Roy Saunders

Personal information
- Date of birth: 4 September 1930
- Place of birth: Salford, England
- Date of death: 29 January 2009 (aged 78)
- Place of death: Swansea, Wales
- Position(s): Wing-half

Youth career
- Hull City

Senior career*
- Years: Team / Apps / (Gls)
- 1948–1959: Liverpool / 132 / (1)
- 1959–1963: Swansea Town / 94 / (3)

International career
- England Youth

= Roy Saunders =

English footballer

Roy Saunders (4 September 1930 – 29 January 2009) was a professional footballer who played for Liverpool and Swansea Town. He was the father of footballer Dean Saunders.

==Life and playing career==
Born in Salford, Lancashire, England, Saunders began his career as an amateur with Hull City before moving to Liverpool when manager George Kay signed him in May 1948. His debut, which did not come for almost five years, was against Gateshead in the third round of the FA Cup on 10 January 1953. The match was one to forget, as Liverpool were humbled 1–0 in one of the biggest upsets in the team's history.

Saunders's only goal came on 25 August 1956 in a 2–0 league win at Gigg Lane. It was the second goal as the Reds wrapped up both the points against Bury by the 17th minute.

Saunders struggled to get into the starting lineup, appearing 15 times in 1953 and 20 times during the following campaign. It was not until Liverpool's relegation in 1954 that Saunders became a regular, when he was selected 32 times. That was the first year of a three-year run where he held on to the left-half spot in the first team. In 1956, Saunders was chosen 42 times, which ended up being his best season at Anfield. He followed this up with 28 appearances.
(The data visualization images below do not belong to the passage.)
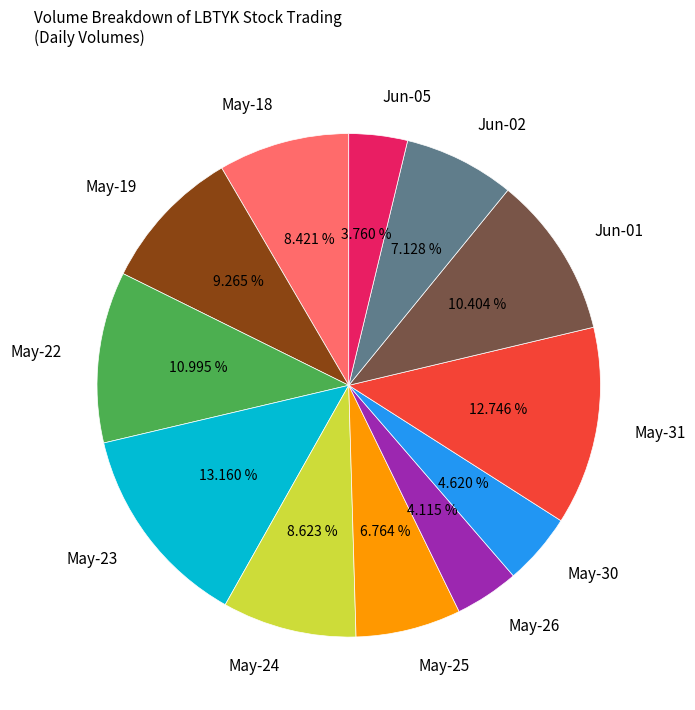

To the nearest percent, what is the difference between the largest and smallest slice percentages?

9%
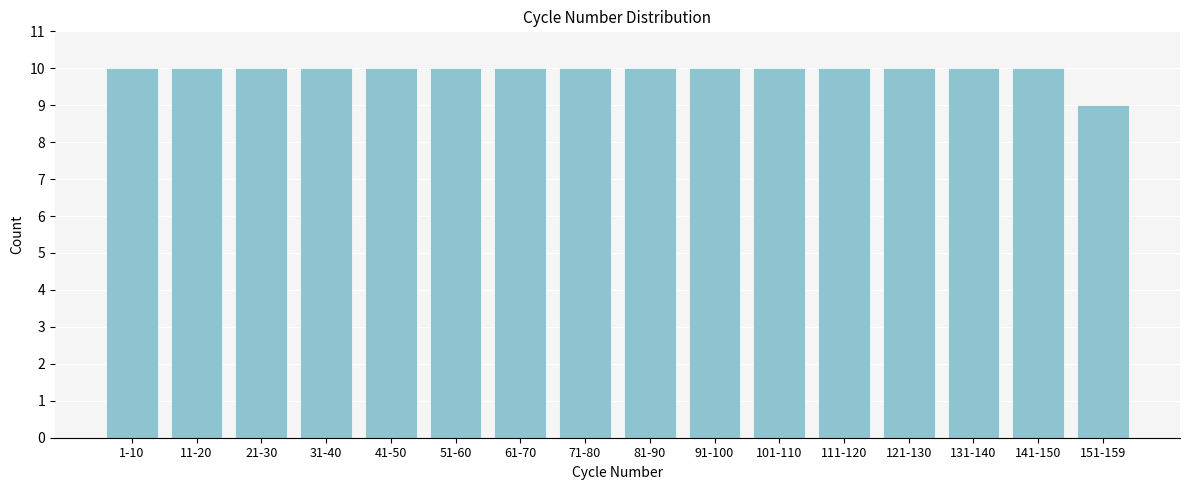

Reading left to right, list all the values displayed in this chart.

1-10=10	11-20=10	21-30=10	31-40=10	41-50=10	51-60=10	61-70=10	71-80=10	81-90=10	91-100=10	101-110=10	111-120=10	121-130=10	131-140=10	141-150=10	151-159=9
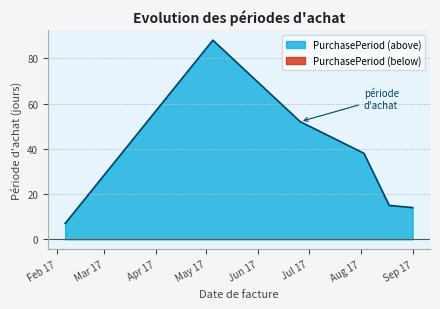

Does the chart have visible grid lines?

Yes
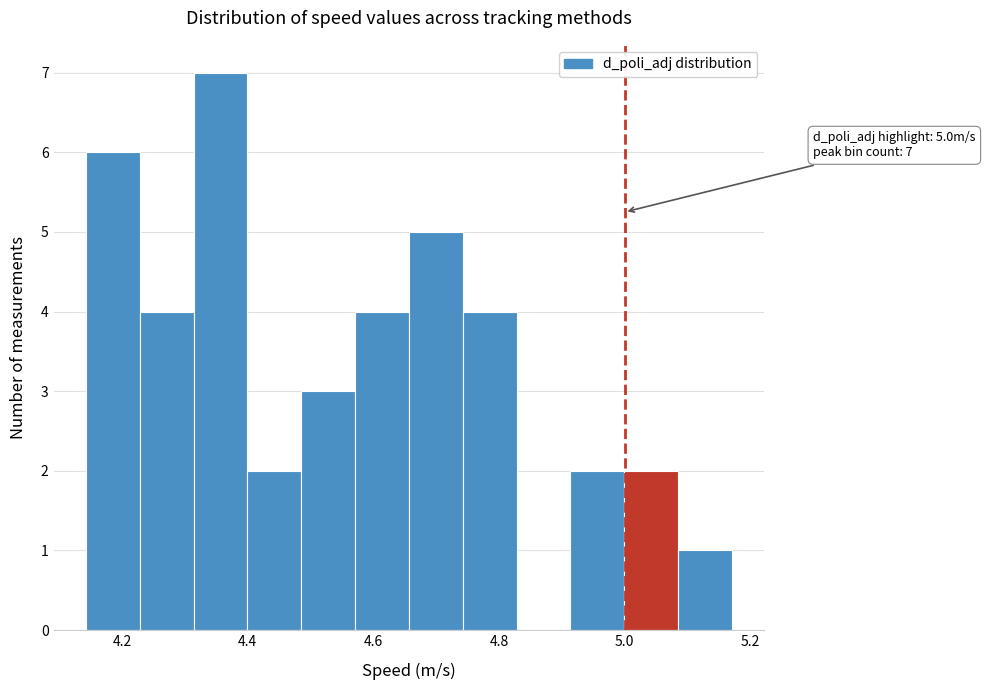

Over which range of the x-axis is the bar tallest?

4.32 to 4.40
Saunders lost his place again in 1957 and did not get a run in the side until a cup match against Southend United in January 1958. He started the next four matches but again was replaced. The 1958–59 season was even worse for Saunders, who was eventually allowed to leave just before the end of the season in March 1959. After just four outings, he joined South Wales club Swansea Town where he played almost 100 times. Before retiring, Saunders played for Welsh amateur club Ammanford Town.

Saunders's connection with Liverpool did not end when he left for the Swans; his son, Dean, was also a professional footballer who played up front for the Reds during the 1990s. Dean Saunders also played for Swansea, now City, and became a Welsh international.